The Land Mobile Communications Council received more public-safety support for its proposal for interstitial channel interference contours in the 800 MHz band (809-817/854-862 MHz), this time from the National Public Safety Telecommunications Council. "The matrix developed by the LMCC incorporates protection contour values to be applied to and from all known technologies operating in the 800 MHz band," the NPSTC said in comments filed in FCC docket 15-32. "NPSTC believes the LMCC recommendations will serve public safety and the overall land mobile community well to protect systems on existing channels and allow implementation of new interstitial channels that provide more spectrum opportunities." APCO had tentatively supported LMCC's proposal and Mobile Relay Associates had supported most of it (see 1509100075).
FirstNet released a draft of its operational architecture, it said in a blog post Friday. The draft is based on an analysis of more than 10,000 comments from across industry, states, tribes, local governments and agencies, the post said.

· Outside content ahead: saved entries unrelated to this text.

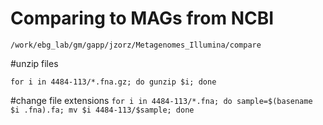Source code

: # Comparing to MAGs from NCBI


```
/work/ebg_lab/gm/gapp/jzorz/Metagenomes_Illumina/compare
```


#unzip files
```
for i in 4484-113/*.fna.gz; do gunzip $i; done
```


#change file extensions
```for i in 4484-113/*.fna; do sample=$(basename $i .fna).fa; mv $i 4484-113/$sample; done```
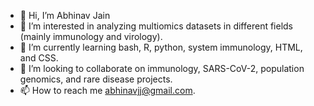 - 👋 Hi, I’m Abhinav Jain
- 👀 I’m interested in analyzing multiomics datasets in different fields (mainly immunology and virology). 
- 🌱 I’m currently learning bash, R, python, system immunology, HTML, and CSS.
- 💞️ I’m looking to collaborate on immunology, SARS-CoV-2, population genomics, and rare disease projects.
- 📫 How to reach me abhinavjj@gmail.com. 

<!---
Ajaingithub/Ajaingithub is a ✨ special ✨ repository because its `README.md` (this file) appears on your GitHub profile.
You can click the Preview link to take a look at your changes.
--->
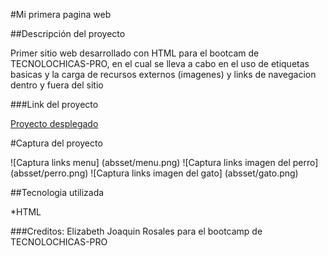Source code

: #Mi primera pagina web

##Descripción del proyecto

Primer sitio web desarrollado con HTML para el bootcam de TECNOLOCHICAS-PRO,
en el cual se lleva a cabo en el uso de etiquetas basicas y la carga de recursos 
externos (imagenes) y links de navegacion dentro y fuera del sitio 

###Link del proyecto 

[Proyecto desplegado]()

#Captura del proyecto 

![Captura links menu] (absset/menu.png)
![Captura links imagen del perro] (absset/perro.png)
![Captura links imagen del gato] (absset/gato.png)

##Tecnologia utilizada 

*HTML

###Creditos: Elizabeth Joaquin Rosales para el bootcamp de TECNOLOCHICAS-PRO

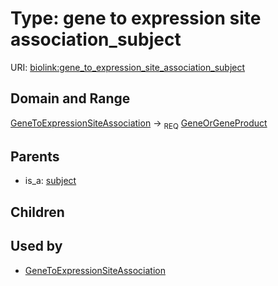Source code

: 
# Type: gene to expression site association_subject




URI: [biolink:gene_to_expression_site_association_subject](https://w3id.org/biolink/vocab/gene_to_expression_site_association_subject)


## Domain and Range

[GeneToExpressionSiteAssociation](GeneToExpressionSiteAssociation.md) ->  <sub>REQ</sub> [GeneOrGeneProduct](GeneOrGeneProduct.md)

## Parents

 *  is_a: [subject](subject.md)

## Children


## Used by

 * [GeneToExpressionSiteAssociation](GeneToExpressionSiteAssociation.md)
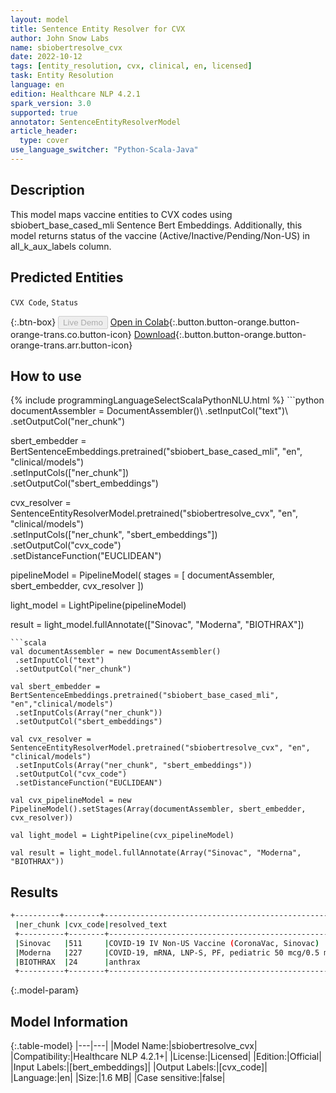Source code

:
 ```yaml
---
layout: model
title: Sentence Entity Resolver for CVX
author: John Snow Labs
name: sbiobertresolve_cvx
date: 2022-10-12
tags: [entity_resolution, cvx, clinical, en, licensed]
task: Entity Resolution
language: en
edition: Healthcare NLP 4.2.1
spark_version: 3.0
supported: true
annotator: SentenceEntityResolverModel
article_header:
  type: cover
use_language_switcher: "Python-Scala-Java"
---
```


## Description

This model maps vaccine entities to CVX codes using sbiobert_base_cased_mli Sentence Bert Embeddings. Additionally, this model returns status of the vaccine (Active/Inactive/Pending/Non-US) in all_k_aux_labels column.

## Predicted Entities

`CVX Code`, `Status`

{:.btn-box}
<button class="button button-orange" disabled>Live Demo</button>
[Open in Colab](https://colab.research.google.com/github/JohnSnowLabs/spark-nlp-workshop/blob/master/tutorials/Certification_Trainings/Healthcare/3.Clinical_Entity_Resolvers.ipynb){:.button.button-orange.button-orange-trans.co.button-icon}
[Download](https://s3.amazonaws.com/auxdata.johnsnowlabs.com/clinical/models/sbiobertresolve_cvx_en_4.2.1_3.0_1665597761894.zip){:.button.button-orange.button-orange-trans.arr.button-icon}

## How to use



<div class="tabs-box" markdown="1">
{% include programmingLanguageSelectScalaPythonNLU.html %}
```python
documentAssembler = DocumentAssembler()\
 .setInputCol("text")\
 .setOutputCol("ner_chunk")

sbert_embedder = BertSentenceEmbeddings.pretrained("sbiobert_base_cased_mli", "en", "clinical/models")\
 .setInputCols(["ner_chunk"])\
 .setOutputCol("sbert_embeddings")

cvx_resolver = SentenceEntityResolverModel.pretrained("sbiobertresolve_cvx", "en", "clinical/models")\
 .setInputCols(["ner_chunk", "sbert_embeddings"])\
 .setOutputCol("cvx_code")\
 .setDistanceFunction("EUCLIDEAN")

pipelineModel = PipelineModel( stages = [ documentAssembler, sbert_embedder, cvx_resolver ])

light_model = LightPipeline(pipelineModel)

result = light_model.fullAnnotate(["Sinovac", "Moderna", "BIOTHRAX"])
```
```scala
val documentAssembler = new DocumentAssembler()
 .setInputCol("text")
 .setOutputCol("ner_chunk")

val sbert_embedder = BertSentenceEmbeddings.pretrained("sbiobert_base_cased_mli", "en","clinical/models")
 .setInputCols(Array("ner_chunk"))
 .setOutputCol("sbert_embeddings")

val cvx_resolver = SentenceEntityResolverModel.pretrained("sbiobertresolve_cvx", "en", "clinical/models")
 .setInputCols(Array("ner_chunk", "sbert_embeddings"))
 .setOutputCol("cvx_code")
 .setDistanceFunction("EUCLIDEAN")

val cvx_pipelineModel = new PipelineModel().setStages(Array(documentAssembler, sbert_embedder, cvx_resolver))

val light_model = LightPipeline(cvx_pipelineModel)

val result = light_model.fullAnnotate(Array("Sinovac", "Moderna", "BIOTHRAX"))
```
</div>

## Results

```bash
+----------+--------+-------------------------------------------------------+--------+
 |ner_chunk |cvx_code|resolved_text                                          |Status  |
 +----------+--------+-------------------------------------------------------+--------+
 |Sinovac   |511     |COVID-19 IV Non-US Vaccine (CoronaVac, Sinovac)        |Non-US  |
 |Moderna   |227     |COVID-19, mRNA, LNP-S, PF, pediatric 50 mcg/0.5 mL dose|Inactive|
 |BIOTHRAX  |24      |anthrax                                                |Active  |
 +----------+--------+-------------------------------------------------------+--------+
```

{:.model-param}
## Model Information

{:.table-model}
|---|---|
|Model Name:|sbiobertresolve_cvx|
|Compatibility:|Healthcare NLP 4.2.1+|
|License:|Licensed|
|Edition:|Official|
|Input Labels:|[bert_embeddings]|
|Output Labels:|[cvx_code]|
|Language:|en|
|Size:|1.6 MB|
|Case sensitive:|false|
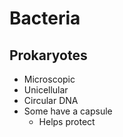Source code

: # Bacteria

## Prokaryotes
- Microscopic
- Unicellular
- Circular DNA
- Some have a capsule
	- Helps protect 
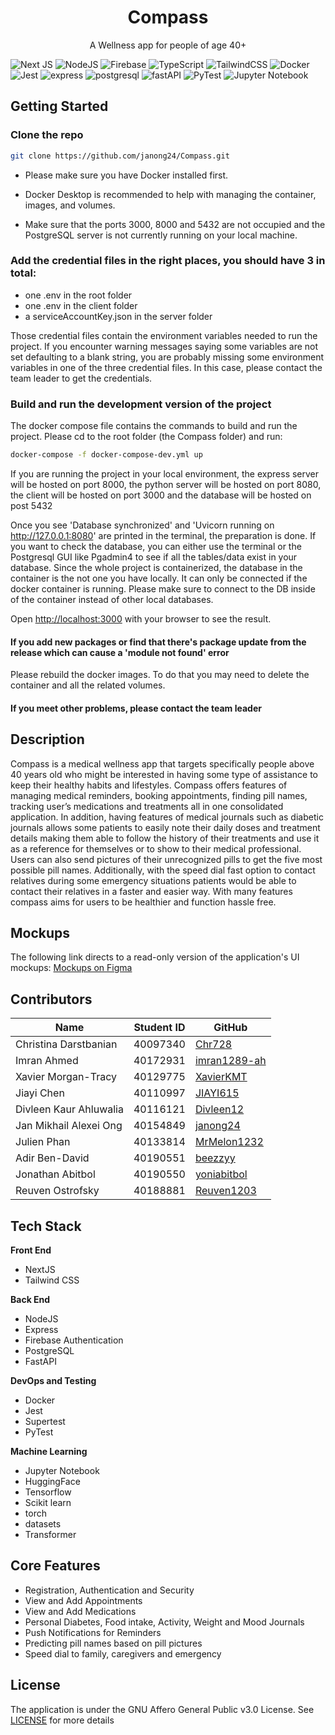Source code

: <p align="center">
   <h1 align="center">Compass</h3>
</p> 
<p align="center">
    A Wellness app for people of age 40+
</p>

![Next JS](https://img.shields.io/badge/Next-black?style=for-the-badge&logo=next.js&logoColor=white)
![NodeJS](https://img.shields.io/badge/node.js-6DA55F?style=for-the-badge&logo=node.js&logoColor=white)
![Firebase](https://img.shields.io/badge/firebase-%23039BE5.svg?style=for-the-badge&logo=firebase)
![TypeScript](https://img.shields.io/badge/typescript-%23007ACC.svg?style=for-the-badge&logo=typescript&logoColor=white)
![TailwindCSS](https://img.shields.io/badge/tailwindcss-%2338B2AC.svg?style=for-the-badge&logo=tailwind-css&logoColor=white)
![Docker](https://img.shields.io/badge/docker-%230db7ed.svg?style=for-the-badge&logo=docker&logoColor=white)
![Jest](https://img.shields.io/badge/-jest-%23C21325?style=for-the-badge&logo=jest&logoColor=white)
![express](https://img.shields.io/badge/Express%20js-000000?style=for-the-badge&logo=express&logoColor=white)
![postgresql](https://img.shields.io/badge/PostgreSQL-316192?style=for-the-badge&logo=postgresql&logoColor=white)
![fastAPI](https://img.shields.io/badge/fastAPI-3776AB?style=for-the-badge&logo=python&logoColor=white)
![PyTest](https://img.shields.io/badge/PyTest-14354C?style=for-the-badge&logo=python&logoColor=white)
![Jupyter Notebook](https://img.shields.io/badge/Made%20with-Jupyter-orange?style=for-the-badge&logo=Jupyter)

## Getting Started

### Clone the repo
```bash 
git clone https://github.com/janong24/Compass.git
```

- Please make sure you have Docker installed first.
  
- Docker Desktop is recommended to help with managing the container, images, and volumes.

- Make sure that the ports 3000, 8000 and 5432 are not occupied and the PostgreSQL server is not currently running on your local machine.

### Add the credential files in the right places, you should have 3 in total: 
- one .env in the root folder
- one .env in the client folder
- a serviceAccountKey.json in the server folder

Those credential files contain the environment variables needed to run the project. If you encounter warning messages saying some variables are not set defaulting to a blank string, you are probably missing some environment variables in one of the three credential files. In this case, please contact the team leader to get the credentials.  

### Build and run the development version of the project

The docker compose file contains the commands to build and run the project. Please cd to the root folder (the Compass folder) and run:    

```bash
docker-compose -f docker-compose-dev.yml up
```

If you are running the project in your local environment, the express server will be hosted on port 8000, the python server will be hosted on port 8080, the client will be hosted on port 3000 and the database will be hosted on post 5432

Once you see 'Database synchronized' and 'Uvicorn running on http://127.0.0.1:8080' are printed in the terminal, the preparation is done. If you want to check the database, you can either use the terminal or the Postgresql GUI like Pgadmin4 to see if all the tables/data exist in your database. Since the whole project is containerized, the database in the container is the not one you have locally. It can only be connected if the docker container is running. Please make sure to connect to the DB inside of the container instead of other local databases.

Open [http://localhost:3000](http://localhost:3000) with your browser to see the result.

#### If you add new packages or find that there's package update from the release which can cause a 'module not found' error
Please rebuild the docker images. To do that you may need to delete the container and all the related volumes.

#### If you meet other problems, please contact the team leader

## Description

Compass is a medical wellness app that targets specifically people above 40 years old who might  be interested in having  some  type of assistance to keep their healthy habits and lifestyles. Compass offers features of managing medical  reminders, booking appointments, finding pill names, tracking user’s medications and treatments  all in one consolidated application. In addition, having features of medical journals such as diabetic journals allows some patients to easily note their daily doses and treatment details making them able to follow the history of their treatments and use it as a reference for themselves or to show to their medical professional. Users can also send pictures of their unrecognized pills to get the five most possible pill names. Additionally, with the speed dial fast option to contact relatives during some emergency situations patients would be able to contact their relatives in a faster and easier way. With many features compass aims for users to be healthier and function hassle free. 

## Mockups

The following link directs to a read-only version of the application's UI mockups:
[Mockups on Figma](https://www.figma.com/file/4kubnHTzbOWN2sgLAs3vcN/Compass-UI-Mockup?type=design&node-id=0%3A1&mode=design&t=iYqj5DWPPgECiq4M-1)

## Contributors

| Name                   | Student ID | GitHub                                          |
| ---------------------- | ---------- | ----------------------------------------------- |
| Christina Darstbanian  | 40097340   | [Chr728](https://github.com/Chr728)             |
| Imran Ahmed            | 40172931   | [imran1289-ah](https://github.com/imran1289-ah) |
| Xavier Morgan-Tracy    | 40129775   | [XavierKMT](https://github.com/XavierKMT)       |
| Jiayi Chen             | 40110997   | [JIAYI615](https://github.com/JIAYI615)         |
| Divleen Kaur Ahluwalia | 40116121   | [Divleen12](https://github.com/Divleen12)       |
| Jan Mikhail Alexei Ong | 40154849   | [janong24](https://github.com/janong24)         |
| Julien Phan            | 40133814   | [MrMelon1232](https://github.com/MrMelon1232)   |
| Adir Ben-David         | 40190551   | [beezzyy](https://github.com/beezzyy)           |
| Jonathan Abitbol       | 40190550   | [yoniabitbol](https://github.com/yoniabitbol)   |
| Reuven Ostrofsky       | 40188881   | [Reuven1203](https://github.com/Reuven1203)     |

## Tech Stack

**Front End**

- NextJS
- Tailwind CSS

**Back End**

- NodeJS
- Express
- Firebase Authentication
- PostgreSQL
- FastAPI

**DevOps and Testing**

- Docker
- Jest
- Supertest
- PyTest

**Machine Learning**

- Jupyter Notebook
- HuggingFace
- Tensorflow
- Scikit learn
- torch
- datasets
- Transformer

## Core Features

- Registration, Authentication and Security
- View and Add Appointments
- View and Add Medications
- Personal Diabetes, Food intake, Activity, Weight and Mood Journals
- Push Notifications for Reminders
- Predicting pill names based on pill pictures
- Speed dial to family, caregivers and emergency

## License

The application is under the GNU Affero General Public v3.0 License. See [LICENSE](https://github.com/janong24/Compass/blob/main/LICENSE) for more details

In the draft, FirstNet identified areas of general consensus and significant disagreement, the post said. It said it did a diligent review of each function, weighing the benefits and costs from each point of view, including public safety, industry and FirstNet. The network said it also took into consideration the expertise that resides in states and industry, as well as the technical, financial, programmatic and contracting expertise that resides within FirstNet. The operational architecture lets FirstNet communicate the scope of the functions it believes are required to meet its 16 objectives, the network said.
Motorola Solutions introduced the Talkabout T480 radio, its first two-way radio specifically designed to help families during emergencies, said Motorola in a news release. The radio features a special alert button, safety whistle, weather alerts, flashlight and always-charged capability in a single device, the release said.